Top of SOURCE MATERIAL
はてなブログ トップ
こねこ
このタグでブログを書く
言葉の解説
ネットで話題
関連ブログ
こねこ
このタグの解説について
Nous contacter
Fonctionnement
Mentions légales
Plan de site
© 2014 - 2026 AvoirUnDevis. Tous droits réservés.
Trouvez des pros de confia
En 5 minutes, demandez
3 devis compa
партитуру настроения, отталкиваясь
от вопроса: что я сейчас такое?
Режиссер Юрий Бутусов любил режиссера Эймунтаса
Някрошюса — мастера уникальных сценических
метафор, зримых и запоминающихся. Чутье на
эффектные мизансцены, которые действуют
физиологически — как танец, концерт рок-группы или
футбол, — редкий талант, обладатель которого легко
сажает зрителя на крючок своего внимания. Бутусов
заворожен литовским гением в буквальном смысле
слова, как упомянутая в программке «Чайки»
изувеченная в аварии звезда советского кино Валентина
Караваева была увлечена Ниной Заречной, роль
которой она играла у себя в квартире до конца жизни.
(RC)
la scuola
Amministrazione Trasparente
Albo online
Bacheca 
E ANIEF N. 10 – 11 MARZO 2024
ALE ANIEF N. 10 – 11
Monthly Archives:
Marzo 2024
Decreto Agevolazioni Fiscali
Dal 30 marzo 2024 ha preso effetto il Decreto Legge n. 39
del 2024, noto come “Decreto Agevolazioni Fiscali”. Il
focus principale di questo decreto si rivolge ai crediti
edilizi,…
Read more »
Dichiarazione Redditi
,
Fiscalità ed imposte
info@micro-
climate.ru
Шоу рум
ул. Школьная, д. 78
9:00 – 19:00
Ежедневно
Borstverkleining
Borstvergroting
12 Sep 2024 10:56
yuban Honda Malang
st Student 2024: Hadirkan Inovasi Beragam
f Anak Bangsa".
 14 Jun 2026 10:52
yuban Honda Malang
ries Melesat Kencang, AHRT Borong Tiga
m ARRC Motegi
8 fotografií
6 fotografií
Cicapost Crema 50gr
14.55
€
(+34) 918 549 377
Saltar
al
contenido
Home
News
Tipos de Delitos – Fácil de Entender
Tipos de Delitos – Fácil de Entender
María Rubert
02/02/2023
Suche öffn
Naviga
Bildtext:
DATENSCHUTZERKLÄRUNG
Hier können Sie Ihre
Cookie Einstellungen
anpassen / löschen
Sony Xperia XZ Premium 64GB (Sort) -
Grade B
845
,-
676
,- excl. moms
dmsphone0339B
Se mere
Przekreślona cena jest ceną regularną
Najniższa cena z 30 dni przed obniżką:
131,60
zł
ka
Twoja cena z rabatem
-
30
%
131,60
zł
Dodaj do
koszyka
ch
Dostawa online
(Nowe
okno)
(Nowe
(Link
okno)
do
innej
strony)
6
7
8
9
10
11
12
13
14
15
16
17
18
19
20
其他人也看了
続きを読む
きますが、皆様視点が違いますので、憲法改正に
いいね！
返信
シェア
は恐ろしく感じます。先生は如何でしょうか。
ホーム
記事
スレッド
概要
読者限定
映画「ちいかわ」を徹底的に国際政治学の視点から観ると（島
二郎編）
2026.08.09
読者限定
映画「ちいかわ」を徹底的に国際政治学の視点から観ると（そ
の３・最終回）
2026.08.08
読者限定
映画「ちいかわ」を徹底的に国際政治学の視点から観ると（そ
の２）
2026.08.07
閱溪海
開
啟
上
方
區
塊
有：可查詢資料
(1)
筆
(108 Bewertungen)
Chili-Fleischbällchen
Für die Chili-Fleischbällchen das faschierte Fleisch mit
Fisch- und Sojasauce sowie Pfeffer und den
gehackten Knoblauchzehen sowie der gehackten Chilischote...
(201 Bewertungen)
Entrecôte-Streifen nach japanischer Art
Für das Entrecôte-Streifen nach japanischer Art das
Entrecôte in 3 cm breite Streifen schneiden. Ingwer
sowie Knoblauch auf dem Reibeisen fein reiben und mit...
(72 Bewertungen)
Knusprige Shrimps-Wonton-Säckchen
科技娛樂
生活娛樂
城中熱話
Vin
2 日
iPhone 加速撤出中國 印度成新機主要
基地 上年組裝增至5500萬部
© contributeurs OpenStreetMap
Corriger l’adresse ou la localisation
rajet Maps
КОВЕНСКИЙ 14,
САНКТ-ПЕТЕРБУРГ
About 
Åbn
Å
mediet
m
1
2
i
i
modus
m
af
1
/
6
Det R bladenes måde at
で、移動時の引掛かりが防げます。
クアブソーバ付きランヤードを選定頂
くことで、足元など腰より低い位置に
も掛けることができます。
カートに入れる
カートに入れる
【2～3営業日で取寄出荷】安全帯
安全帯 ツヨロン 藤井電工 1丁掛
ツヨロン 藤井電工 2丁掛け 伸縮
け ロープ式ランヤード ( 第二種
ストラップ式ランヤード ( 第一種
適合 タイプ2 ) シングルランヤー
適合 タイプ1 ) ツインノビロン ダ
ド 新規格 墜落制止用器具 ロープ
Bottom of SOURCE MATERIAL
• _REQUIRED WORK_:
Repeat the listing in full, keeping every line exactly as it is.

• _EXPECTED ANSWER_:
はてなブログ トップ
こねこ
このタグでブログを書く
言葉の解説
ネットで話題
関連ブログ
こねこ
このタグの解説について
Nous contacter
Fonctionnement
Mentions légales
Plan de site
© 2014 - 2026 AvoirUnDevis. Tous droits réservés.
Trouvez des pros de confia
En 5 minutes, demandez
3 devis compa
партитуру настроения, отталкиваясь
от вопроса: что я сейчас такое?
Режиссер Юрий Бутусов любил режиссера Эймунтаса
Някрошюса — мастера уникальных сценических
метафор, зримых и запоминающихся. Чутье на
эффектные мизансцены, которые действуют
физиологически — как танец, концерт рок-группы или
футбол, — редкий талант, обладатель которого легко
сажает зрителя на крючок своего внимания. Бутусов
заворожен литовским гением в буквальном смысле
слова, как упомянутая в программке «Чайки»
изувеченная в аварии звезда советского кино Валентина
Караваева была увлечена Ниной Заречной, роль
которой она играла у себя в квартире до конца жизни.
(RC)
la scuola
Amministrazione Trasparente
Albo online
Bacheca 
E ANIEF N. 10 – 11 MARZO 2024
ALE ANIEF N. 10 – 11
Monthly Archives:
Marzo 2024
Decreto Agevolazioni Fiscali
Dal 30 marzo 2024 ha preso effetto il Decreto Legge n. 39
del 2024, noto come “Decreto Agevolazioni Fiscali”. Il
focus principale di questo decreto si rivolge ai crediti
edilizi,…
Read more »
Dichiarazione Redditi
,
Fiscalità ed imposte
info@micro-
climate.ru
Шоу рум
ул. Школьная, д. 78
9:00 – 19:00
Ежедневно
Borstverkleining
Borstvergroting
12 Sep 2024 10:56
yuban Honda Malang
st Student 2024: Hadirkan Inovasi Beragam
f Anak Bangsa".
 14 Jun 2026 10:52
yuban Honda Malang
ries Melesat Kencang, AHRT Borong Tiga
m ARRC Motegi
8 fotografií
6 fotografií
Cicapost Crema 50gr
14.55
€
(+34) 918 549 377
Saltar
al
contenido
Home
News
Tipos de Delitos – Fácil de Entender
Tipos de Delitos – Fácil de Entender
María Rubert
02/02/2023
Suche öffn
Naviga
Bildtext:
DATENSCHUTZERKLÄRUNG
Hier können Sie Ihre
Cookie Einstellungen
anpassen / löschen
Sony Xperia XZ Premium 64GB (Sort) -
Grade B
845
,-
676
,- excl. moms
dmsphone0339B
Se mere
Przekreślona cena jest ceną regularną
Najniższa cena z 30 dni przed obniżką:
131,60
zł
ka
Twoja cena z rabatem
-
30
%
131,60
zł
Dodaj do
koszyka
ch
Dostawa online
(Nowe
okno)
(Nowe
(Link
okno)
do
innej
strony)
6
7
8
9
10
11
12
13
14
15
16
17
18
19
20
其他人也看了
続きを読む
きますが、皆様視点が違いますので、憲法改正に
いいね！
返信
シェア
は恐ろしく感じます。先生は如何でしょうか。
ホーム
記事
スレッド
概要
読者限定
映画「ちいかわ」を徹底的に国際政治学の視点から観ると（島
二郎編）
2026.08.09
読者限定
映画「ちいかわ」を徹底的に国際政治学の視点から観ると（そ
の３・最終回）
2026.08.08
読者限定
映画「ちいかわ」を徹底的に国際政治学の視点から観ると（そ
の２）
2026.08.07
閱溪海
開
啟
上
方
區
塊
有：可查詢資料
(1)
筆
(108 Bewertungen)
Chili-Fleischbällchen
Für die Chili-Fleischbällchen das faschierte Fleisch mit
Fisch- und Sojasauce sowie Pfeffer und den
gehackten Knoblauchzehen sowie der gehackten Chilischote...
(201 Bewertungen)
Entrecôte-Streifen nach japanischer Art
Für das Entrecôte-Streifen nach japanischer Art das
Entrecôte in 3 cm breite Streifen schneiden. Ingwer
sowie Knoblauch auf dem Reibeisen fein reiben und mit...
(72 Bewertungen)
Knusprige Shrimps-Wonton-Säckchen
科技娛樂
生活娛樂
城中熱話
Vin
2 日
iPhone 加速撤出中國 印度成新機主要
基地 上年組裝增至5500萬部
© contributeurs OpenStreetMap
Corriger l’adresse ou la localisation
rajet Maps
КОВЕНСКИЙ 14,
САНКТ-ПЕТЕРБУРГ
About 
Åbn
Å
mediet
m
1
2
i
i
modus
m
af
1
/
6
Det R bladenes måde at
で、移動時の引掛かりが防げます。
クアブソーバ付きランヤードを選定頂
くことで、足元など腰より低い位置に
も掛けることができます。
カートに入れる
カートに入れる
【2～3営業日で取寄出荷】安全帯
安全帯 ツヨロン 藤井電工 1丁掛
ツヨロン 藤井電工 2丁掛け 伸縮
け ロープ式ランヤード ( 第二種
ストラップ式ランヤード ( 第一種
適合 タイプ2 ) シングルランヤー
適合 タイプ1 ) ツインノビロン ダ
ド 新規格 墜落制止用器具 ロープ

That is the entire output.